■ **Exercise material**:

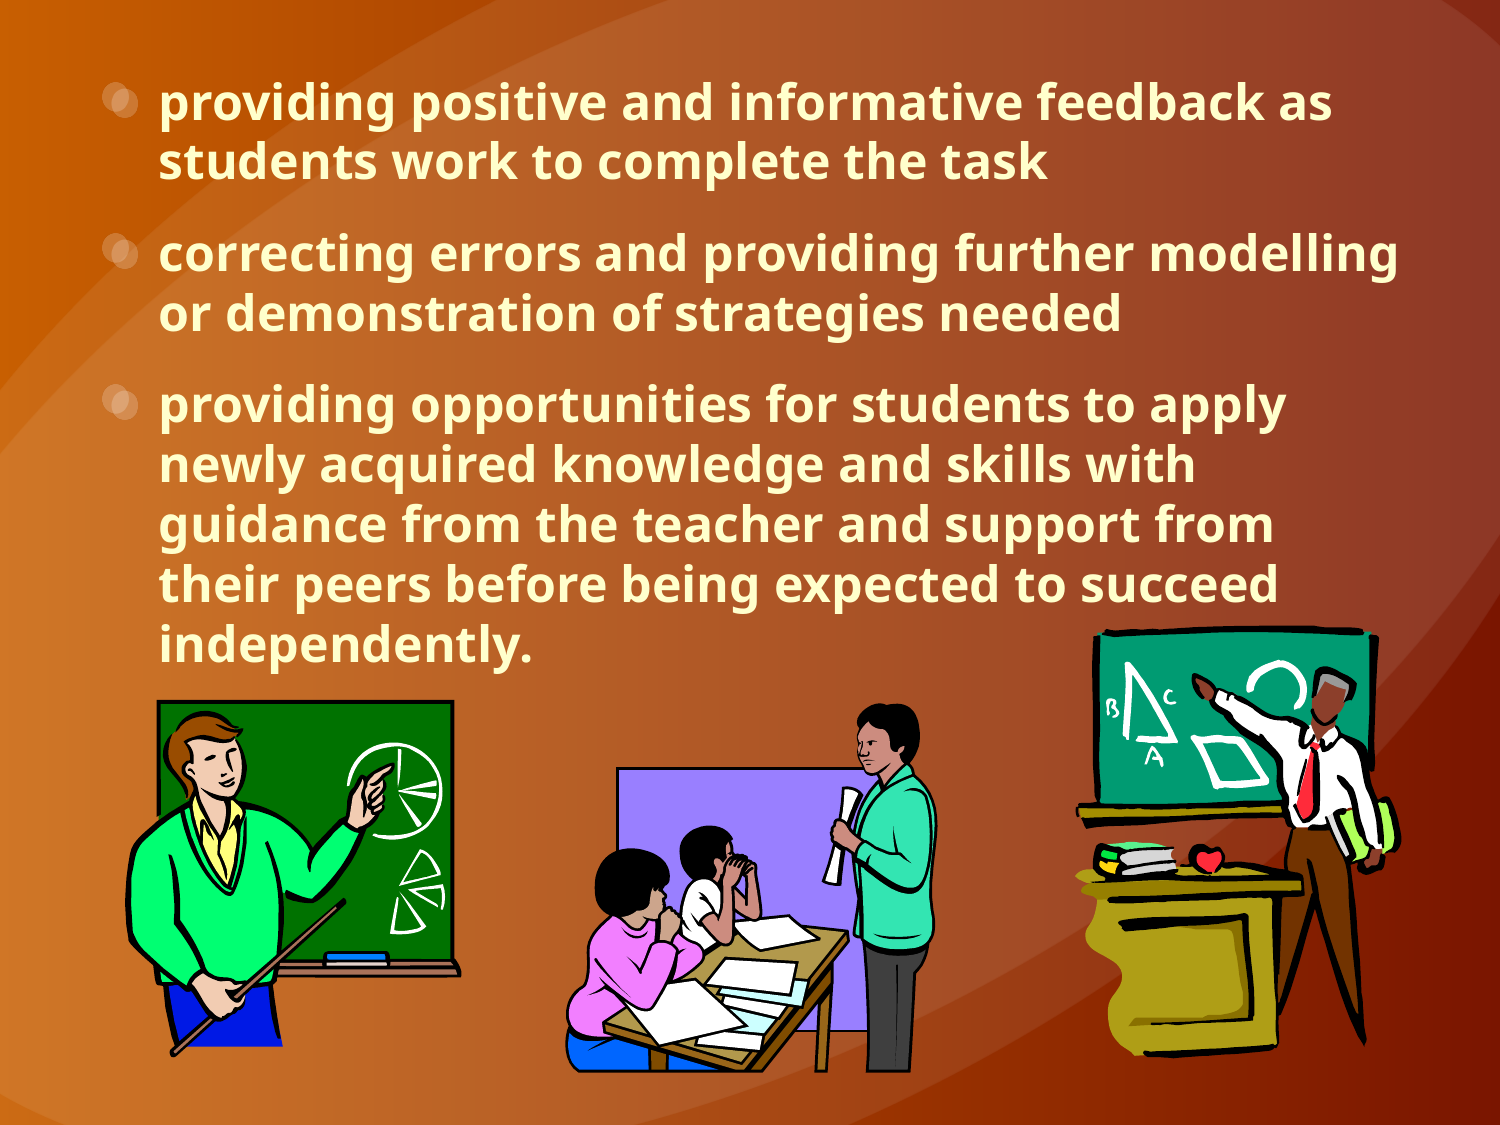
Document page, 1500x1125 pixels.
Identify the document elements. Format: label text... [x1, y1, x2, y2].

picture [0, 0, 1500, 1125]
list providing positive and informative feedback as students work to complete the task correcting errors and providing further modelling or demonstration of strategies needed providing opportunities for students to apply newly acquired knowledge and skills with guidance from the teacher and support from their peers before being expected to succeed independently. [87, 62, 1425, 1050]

* * *

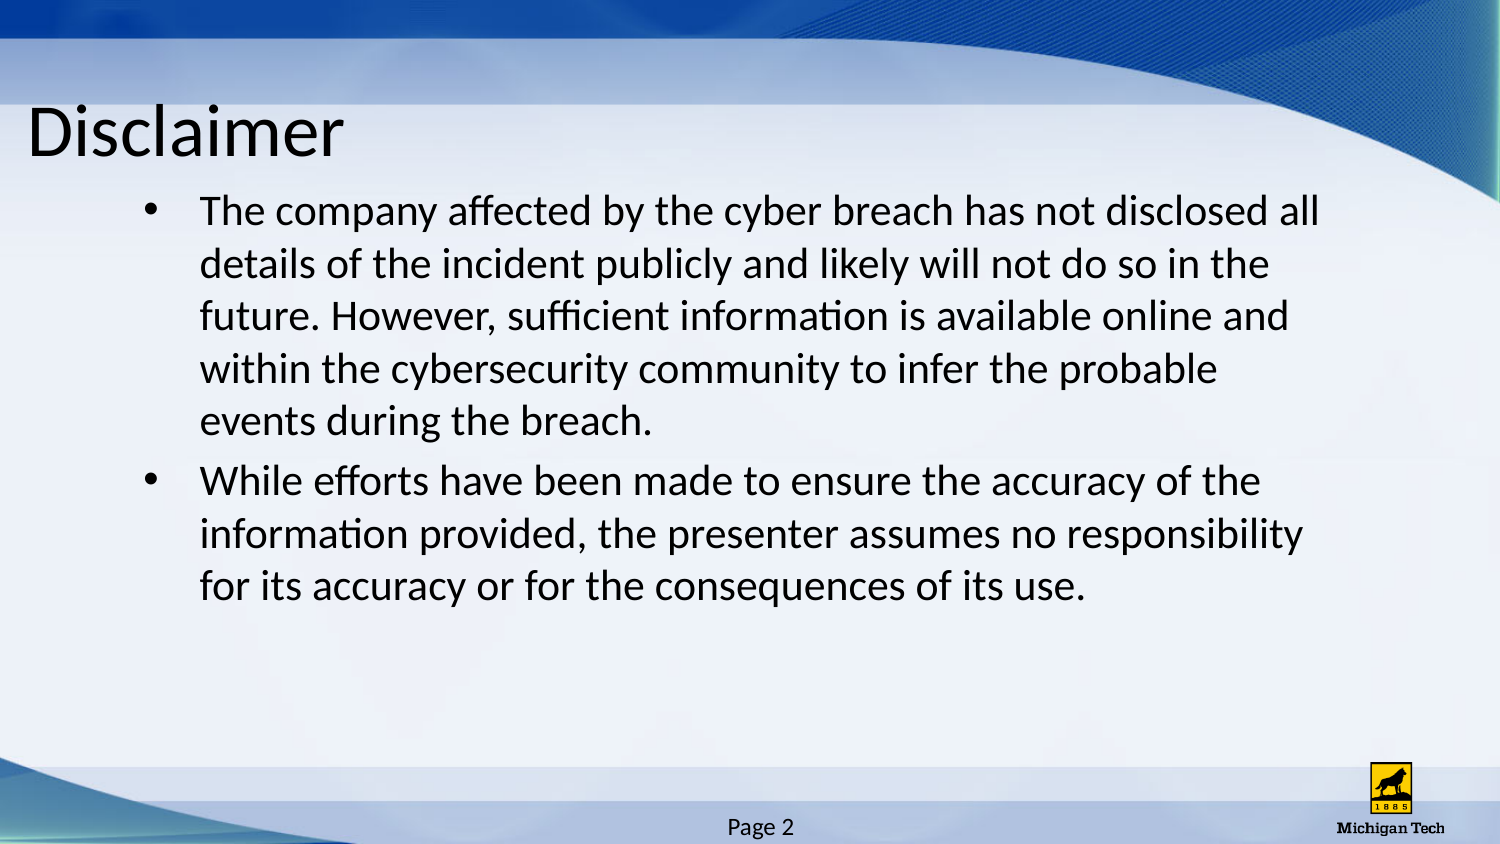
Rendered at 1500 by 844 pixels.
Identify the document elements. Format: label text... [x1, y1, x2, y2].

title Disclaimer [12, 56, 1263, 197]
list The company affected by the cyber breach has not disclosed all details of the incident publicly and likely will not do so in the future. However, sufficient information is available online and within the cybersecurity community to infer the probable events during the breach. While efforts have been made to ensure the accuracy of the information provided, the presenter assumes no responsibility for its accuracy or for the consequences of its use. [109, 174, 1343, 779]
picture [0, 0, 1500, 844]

■ **Work to be completed**:
Work through the listing above, counting every line that has the string "pixels" in it. Give only the final count.

■ **Answer to this exercise**:
2